Unfortunately, on job sites there are a lot of grifters who just apply for roles en masse, sometimes using AI tools. They have no peculiar interest in the role or in your business. They just apply for any open roles they see regardless of whether they qualify or not. They use AI tools to tailor their CV to match the job description and do a rushed preparation for the interview, some may even use AI tools to respond to interview questions and can clearly be seen reading off the screen during the interview. I call these candidates “Generic Job Seekers”.

It is easy to spot these kinds of candidates. Their CVs appear generic and vague, they are unable to properly explain their listed skills. They rely heavily on buzzwords (some even unable to properly pronounce the buzzwords).

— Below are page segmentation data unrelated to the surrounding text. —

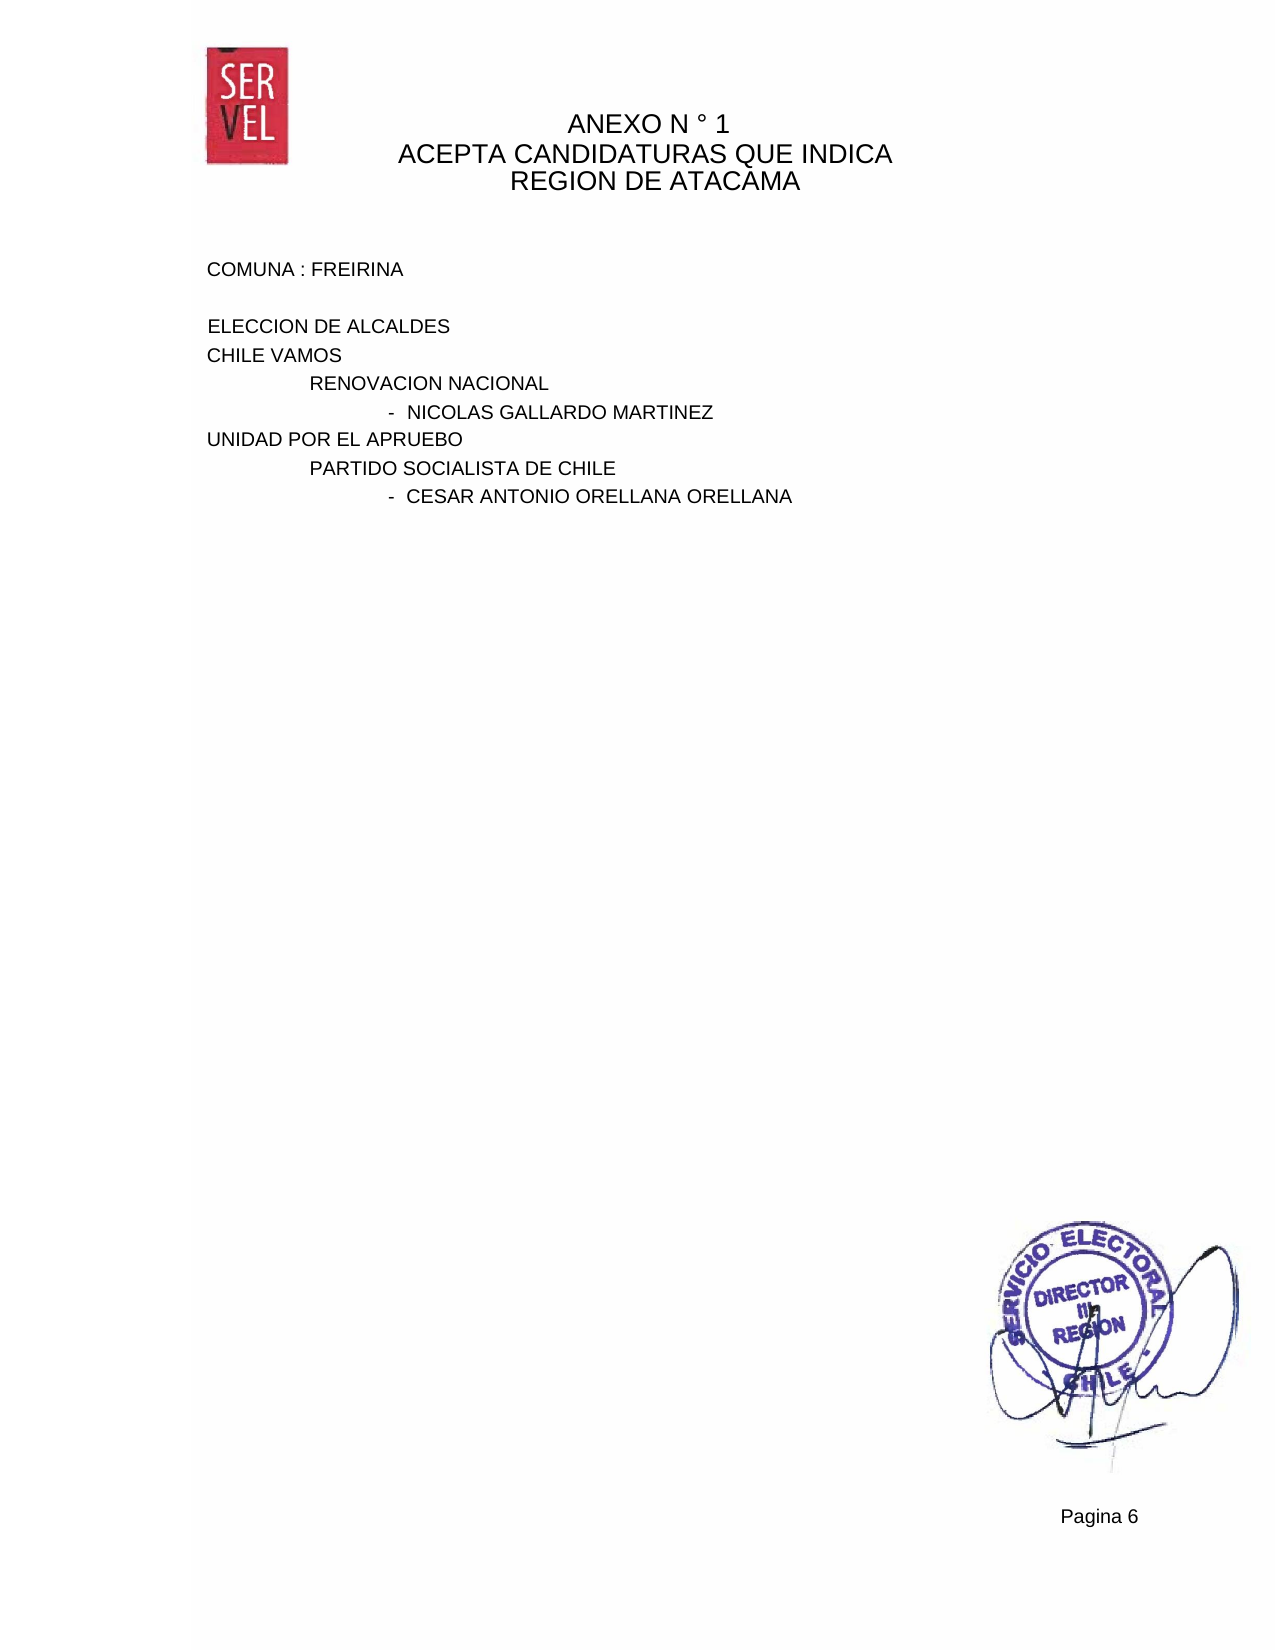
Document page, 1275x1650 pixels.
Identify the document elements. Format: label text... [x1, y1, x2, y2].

text PARTIDO SOCIALISTA DE CHILE [309, 456, 1250, 479]
text ANEXO N ° 1 [567, 109, 1250, 139]
text ACEPTA CANDIDATURAS QUE INDICA REGION DE ATACAMA [398, 141, 895, 196]
text RENOVACION NACIONAL [309, 372, 1250, 394]
picture [191, 0, 1275, 1650]
text COMUNA : FREIRINA [207, 257, 1250, 280]
text Pagina 6 [179, 1505, 1138, 1528]
text ELECCION DE ALCALDES CHILE VAMOS [207, 315, 452, 367]
list NICOLAS GALLARDO MARTINEZ UNIDAD POR EL APRUEBO [207, 401, 714, 451]
list CESAR ANTONIO ORELLANA ORELLANA [388, 485, 1250, 508]
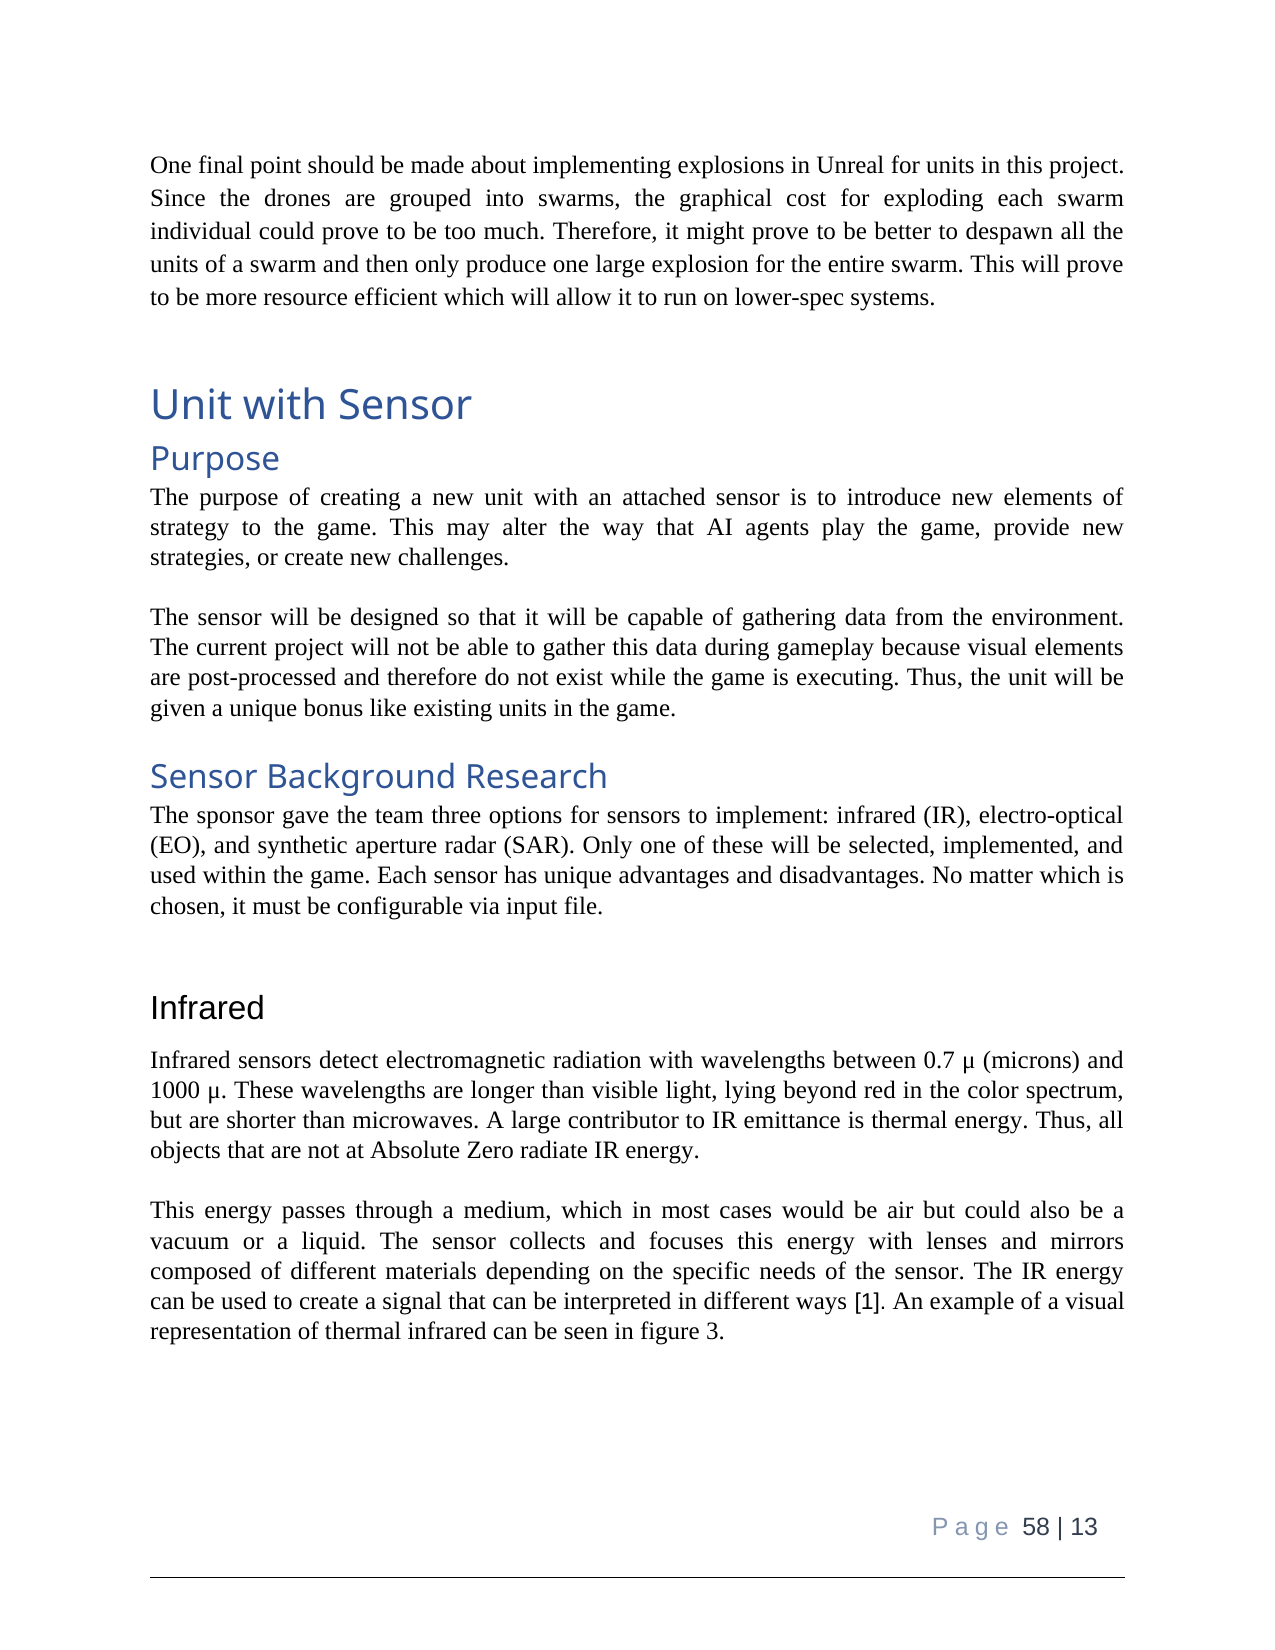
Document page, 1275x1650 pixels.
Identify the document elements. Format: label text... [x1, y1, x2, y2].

text The sensor will be designed so that it will be capable of gathering data from the environment. The current project will not be able to gather this data during gameplay because visual elements are post-processed and therefore do not exist while the game is executing. Thus, the unit will be given a unique bonus like existing units in the game. [150, 602, 1125, 721]
text Sensor Background Research [150, 753, 1125, 798]
text Purpose [150, 434, 1125, 480]
text The sponsor gave the team three options for sensors to implement: infrared (IR), electro-optical (EO), and synthetic aperture radar (SAR). Only one of these will be selected, implemented, and used within the game. Each sensor has unique advantages and disadvantages. No matter which is chosen, it must be configurable via input file. [150, 800, 1125, 919]
text One final point should be made about implementing explosions in Unreal for units in this project. Since the drones are grouped into swarms, the graphical cost for exploding each swarm individual could prove to be too much. Therefore, it might prove to be better to despawn all the units of a swarm and then only produce one large explosion for the entire swarm. This will prove to be more resource efficient which will allow it to run on lower-spec systems. [150, 150, 1125, 311]
text This energy passes through a medium, which in most cases would be air but could also be a vacuum or a liquid. The sensor collects and focuses this energy with lenses and mirrors composed of different materials depending on the specific needs of the sensor. The IR energy can be used to create a signal that can be interpreted in different ways [1]. An example of a visual representation of thermal infrared can be seen in figure 3. [150, 1196, 1125, 1345]
text The purpose of creating a new unit with an attached sensor is to introduce new elements of strategy to the game. This may alter the way that AI agents play the game, provide new strategies, or create new challenges. [150, 482, 1125, 571]
text Infrared sensors detect electromagnetic radiation with wavelengths between 0.7 μ (microns) and 1000 μ. These wavelengths are longer than visible light, lying beyond red in the color spectrum, but are shorter than microwaves. A large contributor to IR emittance is thermal energy. Thus, all objects that are not at Absolute Zero radiate IR energy. [150, 1045, 1125, 1164]
subtitle Infrared [150, 988, 1125, 1027]
text Unit with Sensor [150, 375, 1125, 431]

They generally aren’t curious about your organization and have no specific insights or questions to ask. They are also usually more interested in the remuneration than understanding the role.

Serious candidates are selective, they evaluate you as much as you evaluate them. They ask questions when you give them the opportunity to. They are eager to discuss specifics about how they can contribute to your business.

Smart Employment Contracts

Interviews and tests are useful, but nothing replaces real work. This is why it’s important to include probationary periods in employment contracts. A probationary period is like a paid trial period where you reserve the right to terminate the employee if they can’t perform in the role up to your communicated KPIs.

There are also other factors to observe during a probationary period: work ethic, communication style, proactiveness, quality of work etc.

A probationary period helps you limit the consequences of bad hiring. 

Asides probationary periods, it’s important that your employment contract also contains provisions for conduct and behavior, with disciplinary measures clearly stated, this usually cautions bad candidates and makes them avoid taking up the job.

Build a System

Hiring failures are caused not only by bad candidates but also weak hiring systems. If your hiring process relies on simple CV reviews, gut feelings, and casual one-step interviews, you will more often than not hire bad candidates. 

Build a hiring system that favors practical experience and tests for knowledge and execution instead.

The cost of a bad hire is not just salary, it is time, momentum, and missed opportunity.